Please retype the listing below word for word and exclude its images.
━━━━━ GIVEN INFORMATION ━━━━━
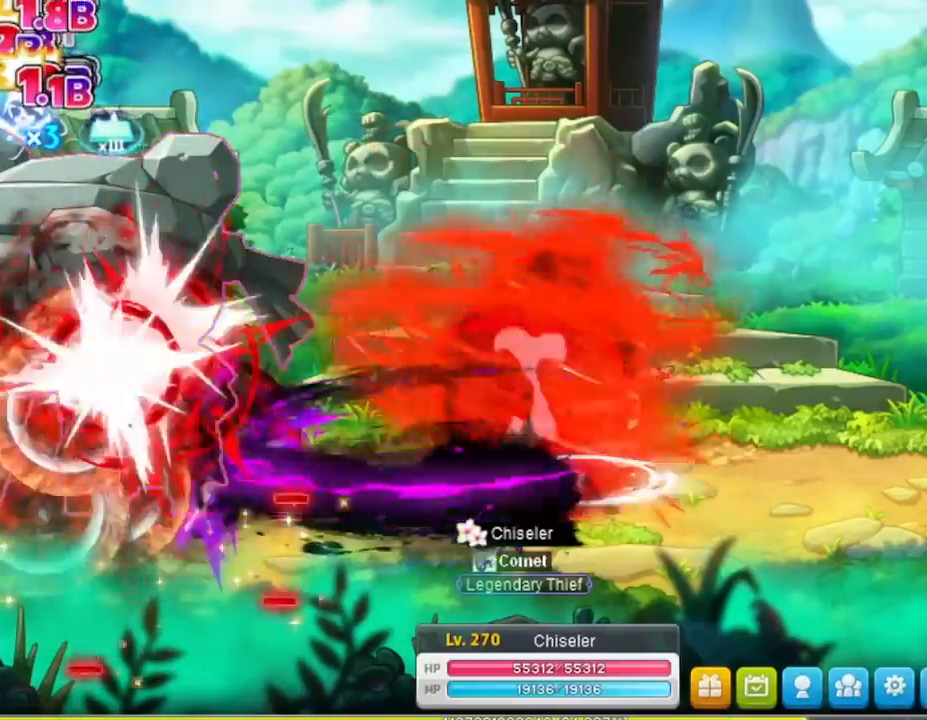
{"keys": [], "events": [[333, "ctrl", "up"], [333, "z", "down"], [433, "z", "up"]]}
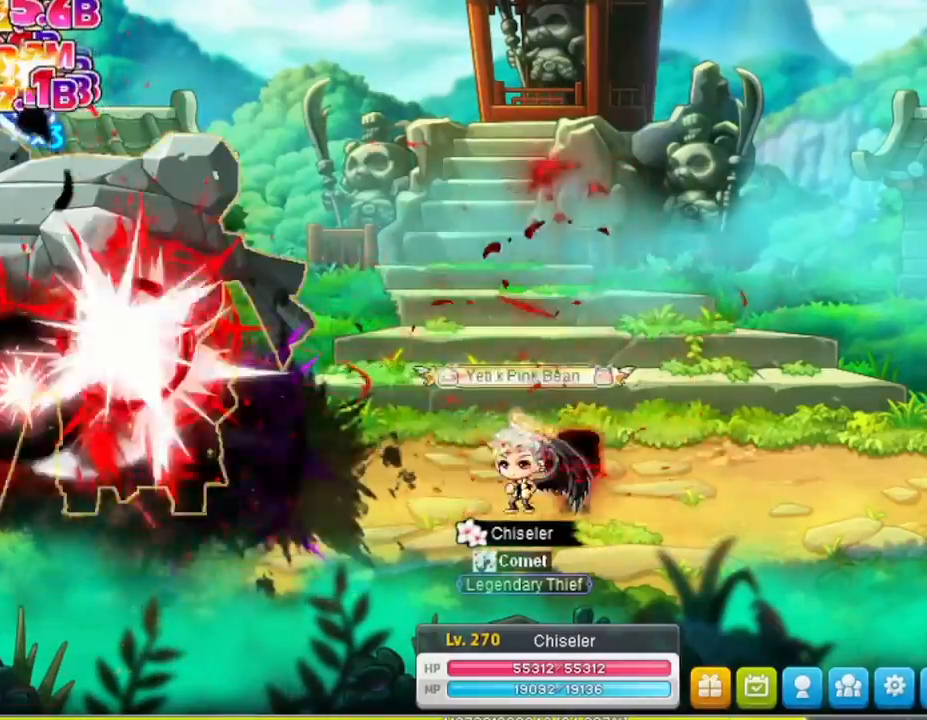
{"keys": ["ctrl"], "events": [[167, "ctrl", "down"]]}
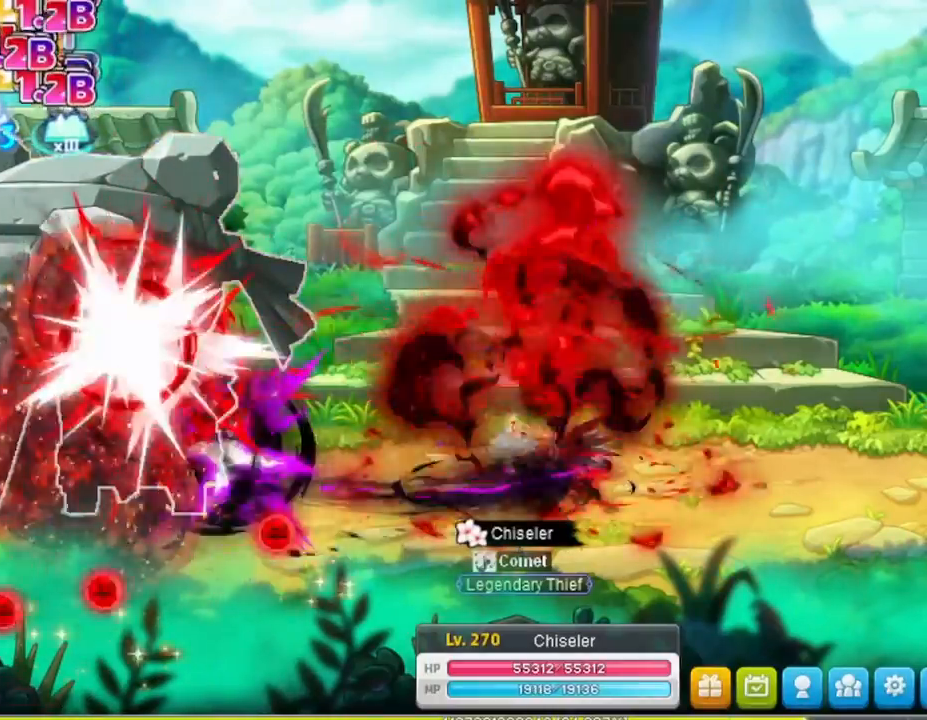
{"keys": [], "events": [[233, "ctrl", "up"], [233, "z", "down"], [367, "z", "up"]]}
━━━━━
**RESULT OF THE EXERCISE**
{"keys": [], "events": [[333, "ctrl", "up"], [333, "z", "down"], [433, "z", "up"]]}
{"keys": ["ctrl"], "events": [[167, "ctrl", "down"]]}
{"keys": [], "events": [[233, "ctrl", "up"], [233, "z", "down"], [367, "z", "up"]]}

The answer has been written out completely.